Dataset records
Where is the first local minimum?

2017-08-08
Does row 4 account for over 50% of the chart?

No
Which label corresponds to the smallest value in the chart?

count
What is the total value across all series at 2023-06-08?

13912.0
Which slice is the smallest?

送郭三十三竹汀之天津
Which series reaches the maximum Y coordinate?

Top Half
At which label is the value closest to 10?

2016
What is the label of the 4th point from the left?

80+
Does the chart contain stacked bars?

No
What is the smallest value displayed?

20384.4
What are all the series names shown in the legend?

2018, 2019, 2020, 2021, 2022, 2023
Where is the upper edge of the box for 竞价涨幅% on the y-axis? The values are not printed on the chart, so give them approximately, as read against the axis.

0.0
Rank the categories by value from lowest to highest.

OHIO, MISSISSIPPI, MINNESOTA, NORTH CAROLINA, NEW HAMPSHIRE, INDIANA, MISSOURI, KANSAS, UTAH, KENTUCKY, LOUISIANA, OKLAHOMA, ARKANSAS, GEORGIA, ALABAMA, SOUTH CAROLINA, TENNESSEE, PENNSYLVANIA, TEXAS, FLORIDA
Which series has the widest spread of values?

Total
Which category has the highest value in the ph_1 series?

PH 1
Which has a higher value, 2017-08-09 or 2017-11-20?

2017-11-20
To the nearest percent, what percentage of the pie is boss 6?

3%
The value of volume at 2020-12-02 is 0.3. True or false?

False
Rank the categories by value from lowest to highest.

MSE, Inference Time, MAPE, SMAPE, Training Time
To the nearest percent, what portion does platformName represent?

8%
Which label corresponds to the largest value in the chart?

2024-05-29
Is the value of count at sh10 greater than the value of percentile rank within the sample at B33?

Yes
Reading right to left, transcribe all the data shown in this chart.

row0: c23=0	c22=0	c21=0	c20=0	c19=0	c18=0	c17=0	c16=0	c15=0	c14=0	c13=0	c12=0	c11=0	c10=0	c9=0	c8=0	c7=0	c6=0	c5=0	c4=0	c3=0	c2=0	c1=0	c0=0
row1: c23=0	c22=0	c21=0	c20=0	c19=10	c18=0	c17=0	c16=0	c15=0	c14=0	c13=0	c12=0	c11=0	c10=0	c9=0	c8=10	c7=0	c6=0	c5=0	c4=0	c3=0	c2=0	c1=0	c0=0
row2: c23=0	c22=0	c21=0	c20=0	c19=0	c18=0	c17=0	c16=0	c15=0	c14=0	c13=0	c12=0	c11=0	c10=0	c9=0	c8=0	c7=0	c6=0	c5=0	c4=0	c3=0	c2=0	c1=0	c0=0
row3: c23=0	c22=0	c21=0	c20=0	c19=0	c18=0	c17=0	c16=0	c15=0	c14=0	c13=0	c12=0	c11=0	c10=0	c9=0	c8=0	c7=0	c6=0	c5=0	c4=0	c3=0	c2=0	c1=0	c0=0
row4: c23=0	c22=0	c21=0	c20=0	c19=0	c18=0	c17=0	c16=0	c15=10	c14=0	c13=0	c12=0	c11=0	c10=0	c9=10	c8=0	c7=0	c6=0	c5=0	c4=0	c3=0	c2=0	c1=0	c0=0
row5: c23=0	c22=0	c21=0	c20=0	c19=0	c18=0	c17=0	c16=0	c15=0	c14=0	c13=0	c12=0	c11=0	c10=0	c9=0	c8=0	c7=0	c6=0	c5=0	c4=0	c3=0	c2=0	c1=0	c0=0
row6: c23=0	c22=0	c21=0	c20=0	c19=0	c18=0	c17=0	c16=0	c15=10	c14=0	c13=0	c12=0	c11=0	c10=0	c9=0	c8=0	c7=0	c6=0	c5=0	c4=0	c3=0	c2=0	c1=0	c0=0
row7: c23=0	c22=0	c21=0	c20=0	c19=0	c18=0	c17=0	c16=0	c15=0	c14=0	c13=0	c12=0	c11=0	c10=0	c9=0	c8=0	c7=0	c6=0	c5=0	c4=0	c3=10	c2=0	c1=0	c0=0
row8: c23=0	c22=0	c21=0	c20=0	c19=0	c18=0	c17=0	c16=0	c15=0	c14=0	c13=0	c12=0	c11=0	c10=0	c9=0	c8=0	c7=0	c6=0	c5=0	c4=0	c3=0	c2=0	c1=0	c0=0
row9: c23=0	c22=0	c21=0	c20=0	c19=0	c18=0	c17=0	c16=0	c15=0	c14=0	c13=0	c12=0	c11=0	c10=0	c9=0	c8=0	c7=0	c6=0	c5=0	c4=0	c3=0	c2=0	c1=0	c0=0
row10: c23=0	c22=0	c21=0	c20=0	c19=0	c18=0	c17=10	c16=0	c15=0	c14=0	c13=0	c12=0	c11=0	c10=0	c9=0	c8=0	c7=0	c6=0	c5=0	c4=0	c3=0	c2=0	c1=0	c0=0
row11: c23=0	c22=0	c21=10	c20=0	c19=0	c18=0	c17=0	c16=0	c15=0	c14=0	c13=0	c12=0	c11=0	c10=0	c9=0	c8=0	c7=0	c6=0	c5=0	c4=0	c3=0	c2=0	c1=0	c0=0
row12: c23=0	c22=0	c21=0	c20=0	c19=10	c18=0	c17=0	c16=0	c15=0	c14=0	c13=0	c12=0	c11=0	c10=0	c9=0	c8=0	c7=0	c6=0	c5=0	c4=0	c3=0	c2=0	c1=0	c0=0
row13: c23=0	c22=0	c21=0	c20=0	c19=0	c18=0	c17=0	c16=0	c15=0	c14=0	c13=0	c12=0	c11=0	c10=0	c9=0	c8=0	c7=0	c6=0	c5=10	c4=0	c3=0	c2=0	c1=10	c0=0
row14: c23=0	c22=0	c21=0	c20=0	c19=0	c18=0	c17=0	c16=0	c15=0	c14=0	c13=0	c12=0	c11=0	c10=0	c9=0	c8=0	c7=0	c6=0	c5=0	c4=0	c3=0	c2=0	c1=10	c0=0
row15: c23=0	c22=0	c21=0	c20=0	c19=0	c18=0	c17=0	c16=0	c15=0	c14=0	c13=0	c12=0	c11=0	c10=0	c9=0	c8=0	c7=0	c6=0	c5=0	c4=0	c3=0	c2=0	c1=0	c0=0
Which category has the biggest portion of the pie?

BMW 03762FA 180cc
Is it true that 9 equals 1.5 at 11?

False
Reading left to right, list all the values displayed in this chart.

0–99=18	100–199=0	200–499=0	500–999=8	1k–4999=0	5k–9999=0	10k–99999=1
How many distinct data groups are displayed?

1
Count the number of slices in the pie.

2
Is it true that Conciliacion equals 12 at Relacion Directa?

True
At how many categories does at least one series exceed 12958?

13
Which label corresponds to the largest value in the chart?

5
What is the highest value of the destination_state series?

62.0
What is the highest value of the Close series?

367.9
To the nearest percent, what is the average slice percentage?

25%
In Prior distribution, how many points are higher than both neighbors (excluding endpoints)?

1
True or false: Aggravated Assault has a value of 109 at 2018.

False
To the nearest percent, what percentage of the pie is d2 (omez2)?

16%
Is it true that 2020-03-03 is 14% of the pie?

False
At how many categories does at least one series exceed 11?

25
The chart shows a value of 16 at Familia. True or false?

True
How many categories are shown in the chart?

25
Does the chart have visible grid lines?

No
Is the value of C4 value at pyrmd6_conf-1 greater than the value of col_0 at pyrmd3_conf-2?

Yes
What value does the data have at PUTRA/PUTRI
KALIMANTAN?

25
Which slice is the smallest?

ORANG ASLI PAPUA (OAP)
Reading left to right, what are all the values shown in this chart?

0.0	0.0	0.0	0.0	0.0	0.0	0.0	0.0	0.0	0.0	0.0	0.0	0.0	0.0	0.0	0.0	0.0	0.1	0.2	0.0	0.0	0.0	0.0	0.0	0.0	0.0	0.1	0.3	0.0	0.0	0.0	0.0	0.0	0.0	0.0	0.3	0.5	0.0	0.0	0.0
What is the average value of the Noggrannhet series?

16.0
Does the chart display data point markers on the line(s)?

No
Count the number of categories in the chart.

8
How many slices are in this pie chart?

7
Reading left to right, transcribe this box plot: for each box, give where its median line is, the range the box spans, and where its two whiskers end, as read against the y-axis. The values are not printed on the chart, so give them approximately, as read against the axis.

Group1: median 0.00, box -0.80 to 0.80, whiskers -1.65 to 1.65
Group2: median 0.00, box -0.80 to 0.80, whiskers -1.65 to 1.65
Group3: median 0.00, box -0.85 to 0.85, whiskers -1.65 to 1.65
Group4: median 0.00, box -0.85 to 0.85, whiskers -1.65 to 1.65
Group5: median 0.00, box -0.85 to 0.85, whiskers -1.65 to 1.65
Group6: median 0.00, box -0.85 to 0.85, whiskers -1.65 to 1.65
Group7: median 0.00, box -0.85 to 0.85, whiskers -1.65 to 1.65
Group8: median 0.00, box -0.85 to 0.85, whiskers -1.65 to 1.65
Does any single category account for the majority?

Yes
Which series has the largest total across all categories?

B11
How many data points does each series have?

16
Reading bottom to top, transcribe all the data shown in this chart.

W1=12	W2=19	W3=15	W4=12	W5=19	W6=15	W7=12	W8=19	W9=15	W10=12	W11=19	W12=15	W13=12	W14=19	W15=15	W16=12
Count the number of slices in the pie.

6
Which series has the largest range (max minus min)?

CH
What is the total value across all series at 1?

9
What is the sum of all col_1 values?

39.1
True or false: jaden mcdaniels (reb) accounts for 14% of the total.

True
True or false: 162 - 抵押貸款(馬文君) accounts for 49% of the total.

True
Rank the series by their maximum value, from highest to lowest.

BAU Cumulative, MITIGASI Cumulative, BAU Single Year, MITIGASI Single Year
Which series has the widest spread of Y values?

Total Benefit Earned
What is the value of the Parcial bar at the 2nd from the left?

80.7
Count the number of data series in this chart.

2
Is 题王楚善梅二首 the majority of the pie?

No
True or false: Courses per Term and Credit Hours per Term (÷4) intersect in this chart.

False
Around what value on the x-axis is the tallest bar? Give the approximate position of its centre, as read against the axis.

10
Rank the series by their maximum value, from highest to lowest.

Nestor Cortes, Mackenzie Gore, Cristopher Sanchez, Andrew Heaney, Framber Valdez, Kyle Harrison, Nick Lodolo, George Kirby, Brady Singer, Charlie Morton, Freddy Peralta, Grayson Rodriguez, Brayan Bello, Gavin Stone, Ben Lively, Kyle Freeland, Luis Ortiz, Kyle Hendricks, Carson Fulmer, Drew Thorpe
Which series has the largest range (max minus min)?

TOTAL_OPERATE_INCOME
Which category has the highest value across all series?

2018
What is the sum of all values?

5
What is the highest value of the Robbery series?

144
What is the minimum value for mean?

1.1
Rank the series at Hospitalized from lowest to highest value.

• Task to complete: How many lines of the entries above contain the string "widest"? Case counts. Reply with the number only.

• Result below: 2